Every dog has its day … but not every dog has its day in court.
After 10 years on the job — 70 in dog years — black Labrador and courthouse dog Cassie has worked her last day. For the past decade, Cassie, a member of the National Courthouse Dog Association, has been helping children and parents deal with the anxiety of going through the judicial process with a wagging tail and unimpeachable juris-pup-dence.
Cassie celebrated her last day at the Spring Adoption Day at the 2nd Judicial District Court of New Mexico on Friday. When Chief Judge Marie Ward entered the courtroom, everyone in attendance rose — but Cassie ran up to the judge, presenting her tummy instead. Ward applauded the gray-eared pup on her forthcoming retirement.
“Congratulations,” Ward said to the Labrador. “I’m gonna be right behind you.”
Veronica Montaño-Pilch, a longtime Court Appointed Special Advocate and the executive director of New Mexico Kids Matter, said Cassie will be retiring to
‘s residence, and will spend her days napping, chasing squirrels and sunbathing.
Montaño-Pilch has been Cassie’s main handler for a decade. Ten years ago, Montaño-Pilch went to Assistance Dogs of the West to pick a courthouse dog. She thought she’d like a labradoodle. But it ended up being Montaño-Pilch who was picked — by Cassie. The pup ran up to Montaño-Pilch and started licking her toes, and a partnership was born.

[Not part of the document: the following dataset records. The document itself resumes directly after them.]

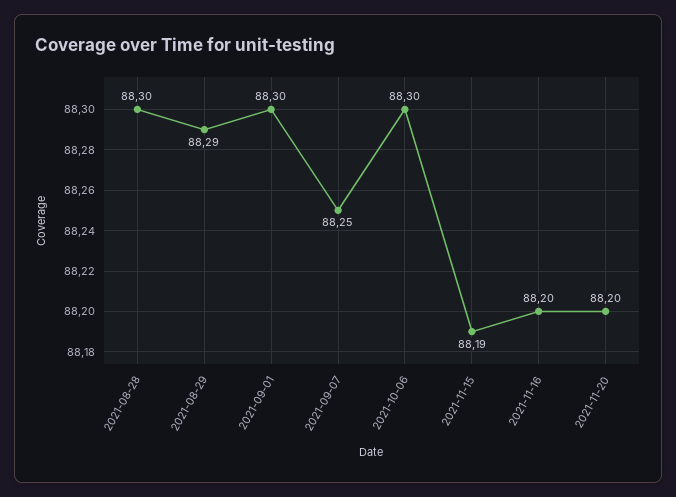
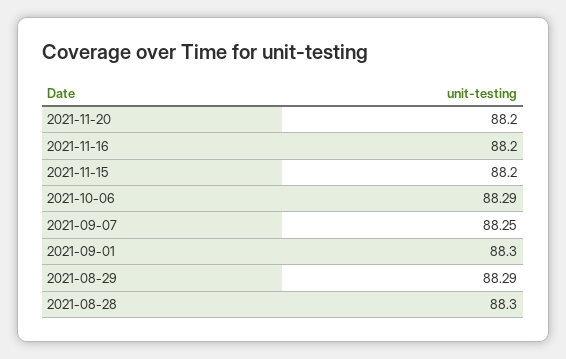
  {
    "2021-08-28": 88.3,
    "2021-08-29": 88.29,
    "2021-09-01": 88.3,
    "2021-09-07": 88.25,
-   "2021-10-06": 88.3,
+   "2021-10-06": 88.29,
-   "2021-11-15": 88.19,
+   "2021-11-15": 88.2,
    "2021-11-16": 88.2,
    "2021-11-20": 88.2
  }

“It was strange to me,” Montaño-Pilch said. “I thought I got to pick — no, she picked me.”
Cassie’s tail hardly stopped wagging during Adoption Day, and she would often park at people’s feet, looking for belly scratches.
Cassie was the first trained courthouse dog at the 2nd Judicial District Court. But she won’t be the last. And the apple doesn’t fall far from the tree — Nicole, her successor, is Cassie’s great-niece.

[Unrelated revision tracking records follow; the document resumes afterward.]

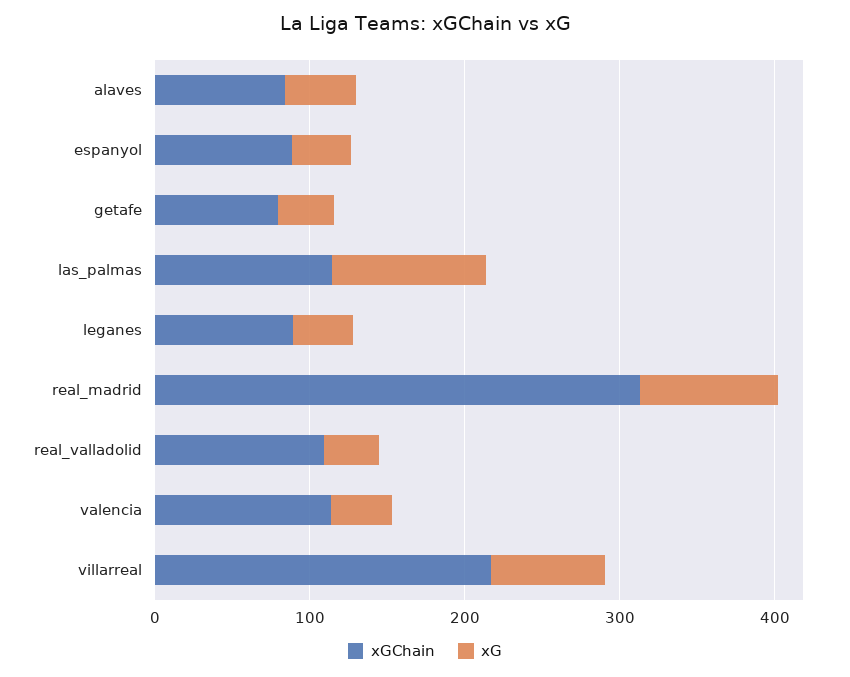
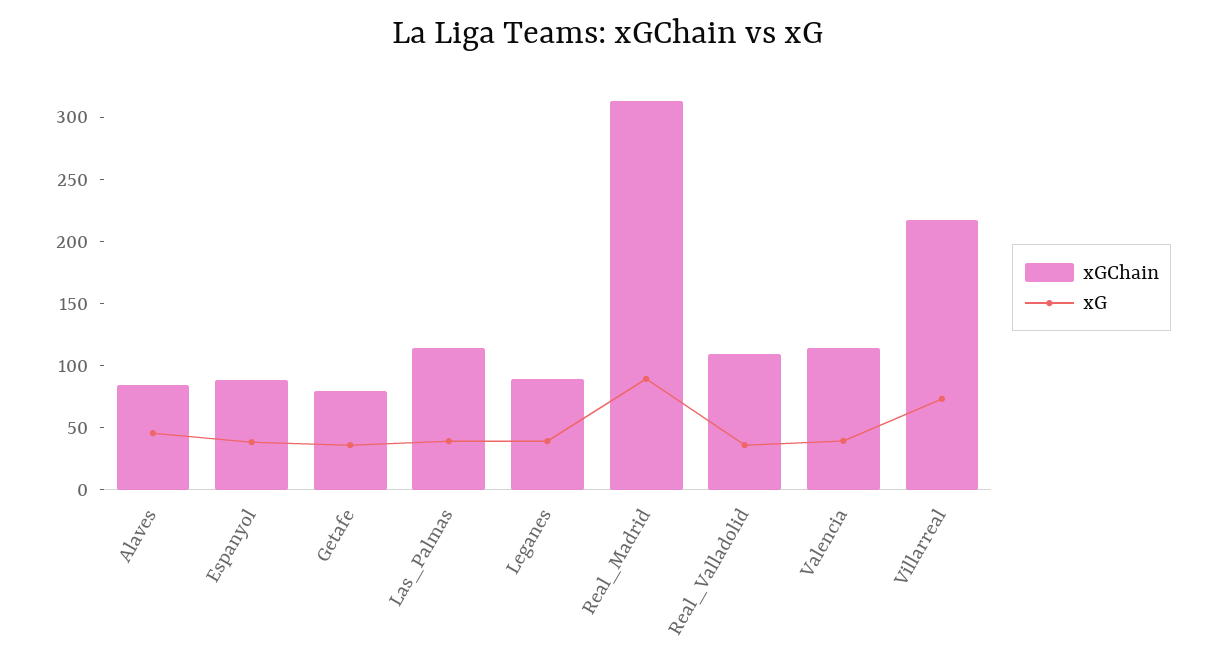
  {
    "xGChain": {
      "alaves": 80,
      "espanyol": 90,
      "getafe": 80,
      "las_palmas": 110,
      "leganes": 90,
      "real_madrid": 310,
      "real_valladolid": 110,
      "valencia": 110,
      "villarreal": 220
    },
    "xG": {
      "alaves": 50,
      "espanyol": 40,
      "getafe": 40,
-     "las_palmas": 100,
+     "las_palmas": 40,
      "leganes": 40,
      "real_madrid": 90,
      "real_valladolid": 40,
      "valencia": 40,
      "villarreal": 70
    }
  }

Montaño-Pilch said, however, the two dogs are “night and day.” Nicole, a golden Lab who Montaño-Pilch calls Blondie, has to carry around a stuffed animal as a pacifier.
“Cassie is very professional, very classy,” Montaño-Pilch said. “If you’re seeing her, she’s sitting. … She know what she’s supposed to do.”

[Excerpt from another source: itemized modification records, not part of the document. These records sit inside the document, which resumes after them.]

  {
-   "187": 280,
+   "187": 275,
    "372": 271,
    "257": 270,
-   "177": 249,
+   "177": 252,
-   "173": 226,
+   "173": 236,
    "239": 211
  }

Nicole is more like a “little kid,” Montaño-Pilch explained. But she’ll learn. Even Cassie has her vices as Montaño-Pilch had to keep an eye on her to stop her from stealing cookies, and recalled once when she unwrapped and ate a Blake’s Lotaburger.
Like Nicole, Cassie went through training to become comfortable with strange people approaching and petting her. But, Montaño-Pilch said, Cassie’s real gift was finding the person in the room that needed her the most.
“That’s what makes a good courthouse dog,” Montaño-Pilch said.